I too like it, in fact I find myself missing it in other languages. I will say that anonymous interfaces are kind of rare in Go, and more generally interfaces in my experience as used in real codebases seem to lean more on the side of being producer-defined rather than consumer-defined.
But there are a couple of problems I can think of.
The first is over-scoping: a structural interface is matched by everything that appears to implement it. This can complicate refactoring when you just want to focus on those types that implement a "specialized" form of the interface. So, the standard library's Stringer interface (with a single `String() string` method) is indistinguishable from my codebase's MyStringer interface with the exact same method. A type can't say it implements MyStringer but not Stringer. The solution for this is dummy methods (add another method `MyStringer()` that does nothing) and/or mangled names (change the only method to `MyString() string` instead of `String() string`) but you do have to plan ahead for this.

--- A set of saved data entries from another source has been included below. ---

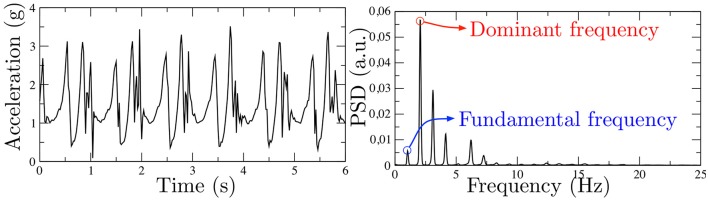
Real gait acceleration signal in time domain (Left) and frequency domain (Right), where a clear harmonic structure can be observed.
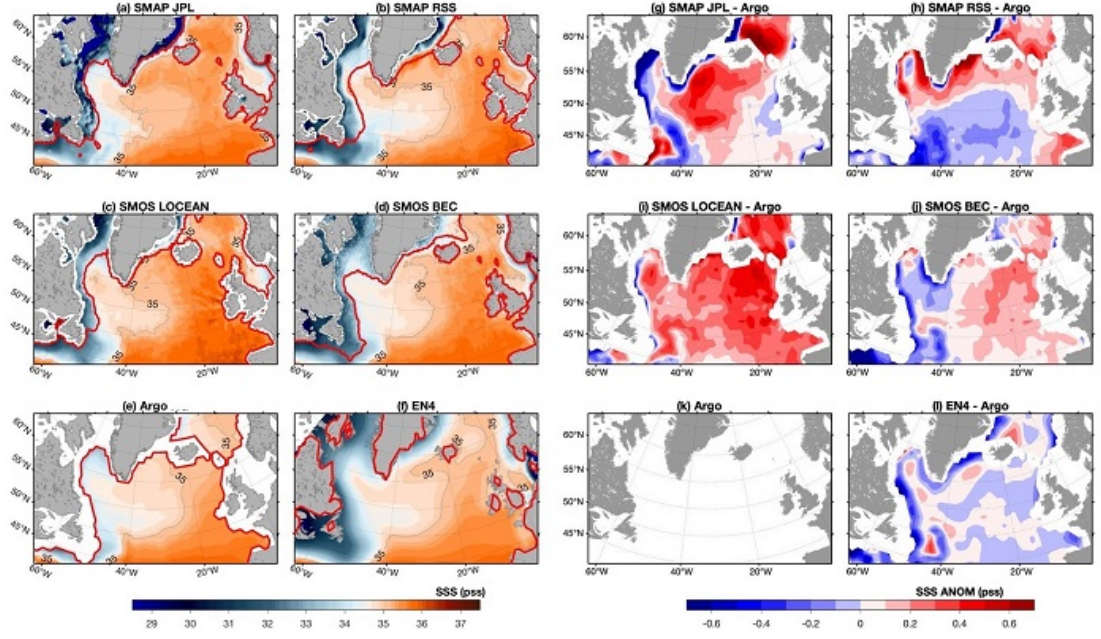
Figure 3. ( a ) ‐ ( f ) Time ‐ mean SSS patterns averaged over the three full years 2016–2018. ( g ) ‐ ( l ) The difference anomaly fields referenced to the Argo mean SSS, (a) and (g) for SMAP JPL, ( b ) and ( h ) for SMAP RSS, ( c ) and ( i ) for SMOS LECEAN, ( d ) and ( j ) for SMOS BEC, ( e ) and ( k ) for Argo, and ( f ) and ( l ) for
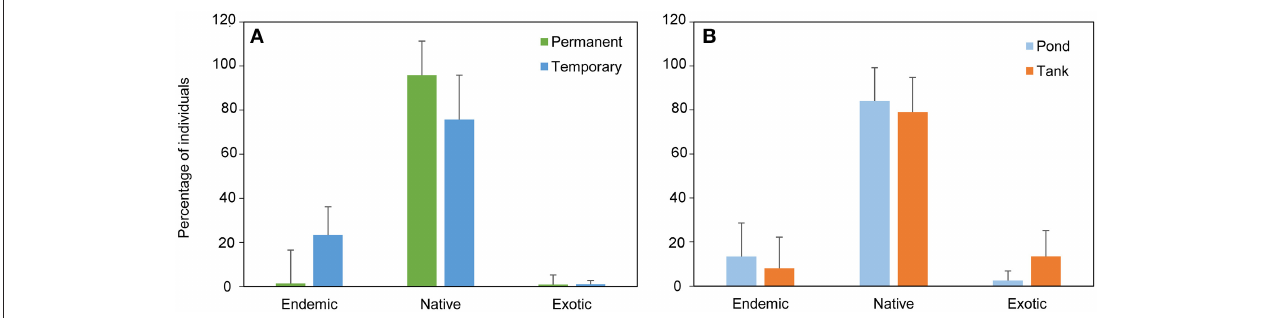
FIGURE 2 | Mean percentage of individuals of exotic, native and endemic species found (A) in the temporary and permanent ponds during the monthly sampling, and (B) in the natural ponds and artificial tanks during the extensive sampling.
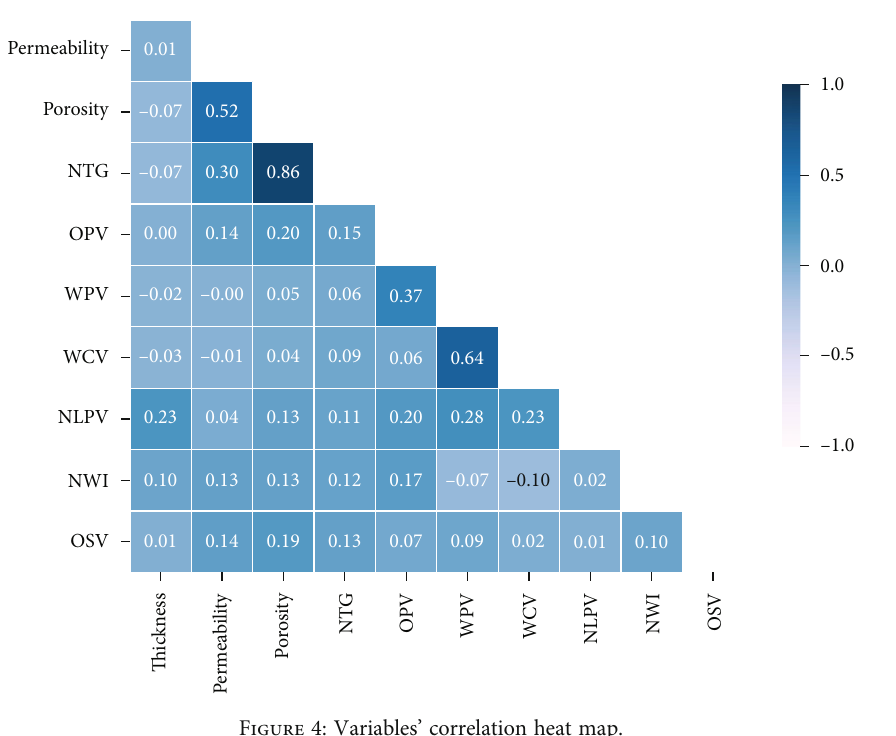
Figure 4: Variables ’ correlation heat map.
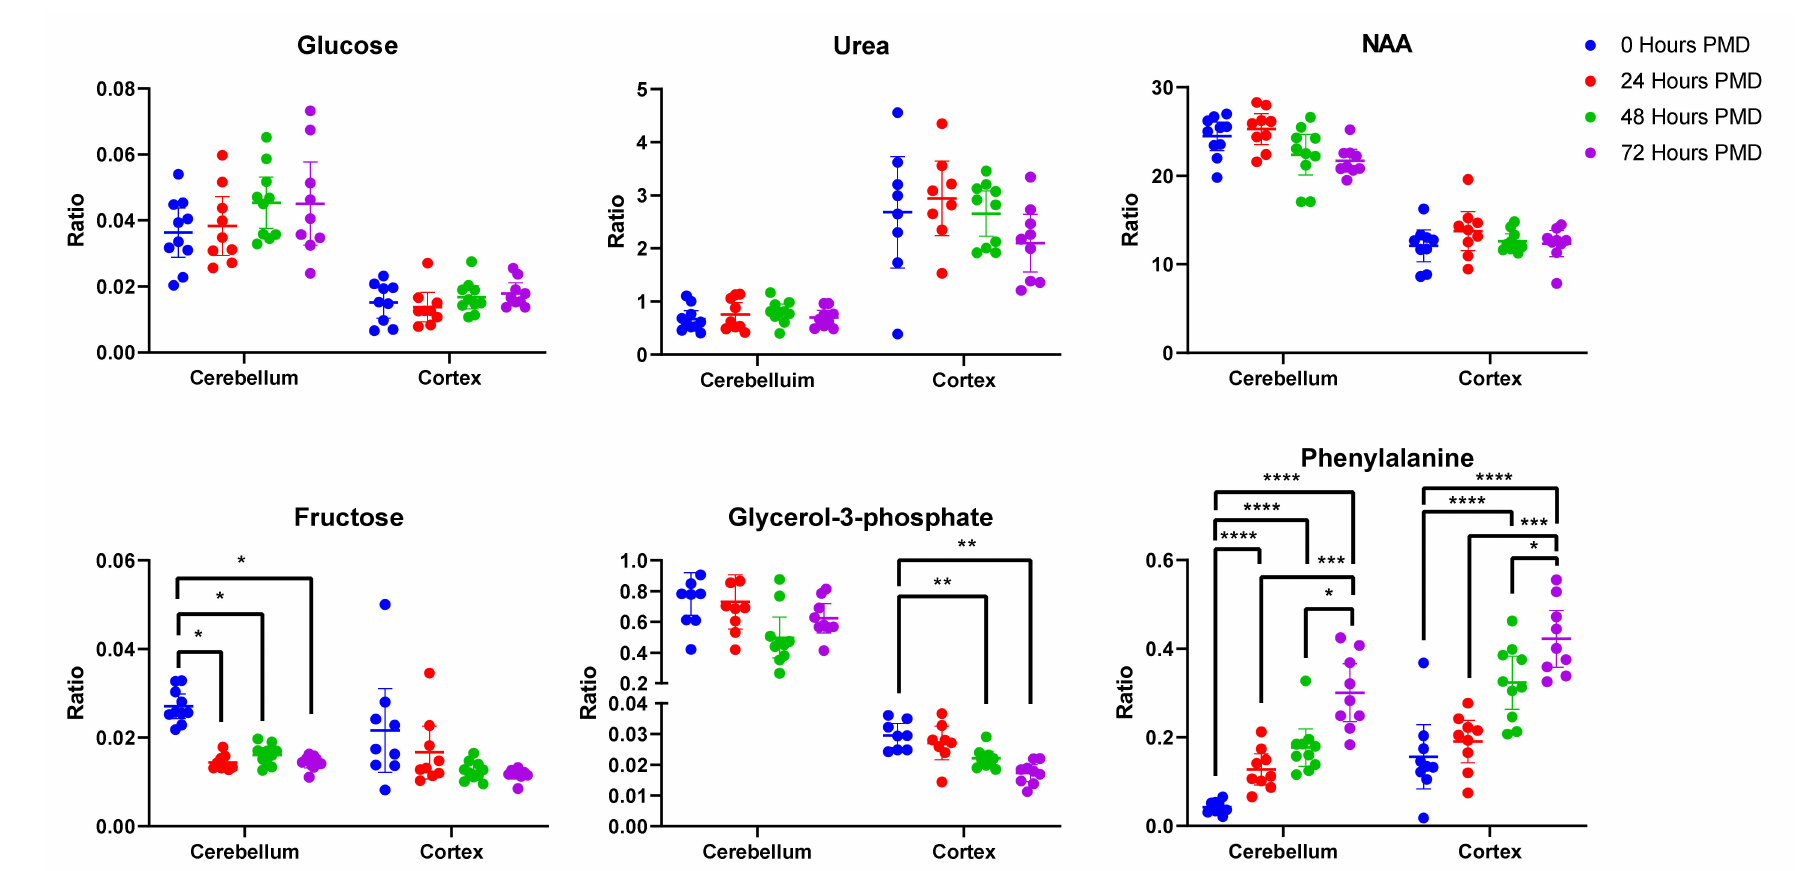
Figure 2. Unaltered and Altered Metabolites in Rat Brain Tissue. Data shown is individual metabolite ratios ± 95% confidence intervals. 23 identified unique metabolites were unchanged in either the rat cortex or cerebellum over a period of 72 h post-mortem delay (PMD), including metabolites previously associated with AD such as glucose, urea, and n-acetylaspartic acid. In the cortex, 22 metabolites were altered by 72 h PMD including glycerol-3-phosphate and phenylalanine. 23 metabolites were altered in the cerebellum by 72 h PMD, including fructose and phenylalanine. * < 0.05, ** < 0.01, *** < 0.001, **** < 0.0001. PMD = post-mortem delay. Individual sample values, mean ratios, and fold-changes for all metabolites in the cortex and cerebellum can be found in Supplementary Materials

The second is under-matching: you might have intended to implement an interface only to realize too late that you didn't match its signature exactly. Now you may have a bunch of types that can't be found as implementations of your interface even though they were meant to be. If you had explicit interface implementation, this wouldn't be a problem, as the compiler would have complained early on. However, this too has a solution: you can statically assert an interface is supposed to be implemented with `var _ InterfaceType = ImplementingType{}` (with the right-hand side adjusted as needed to match the type in question).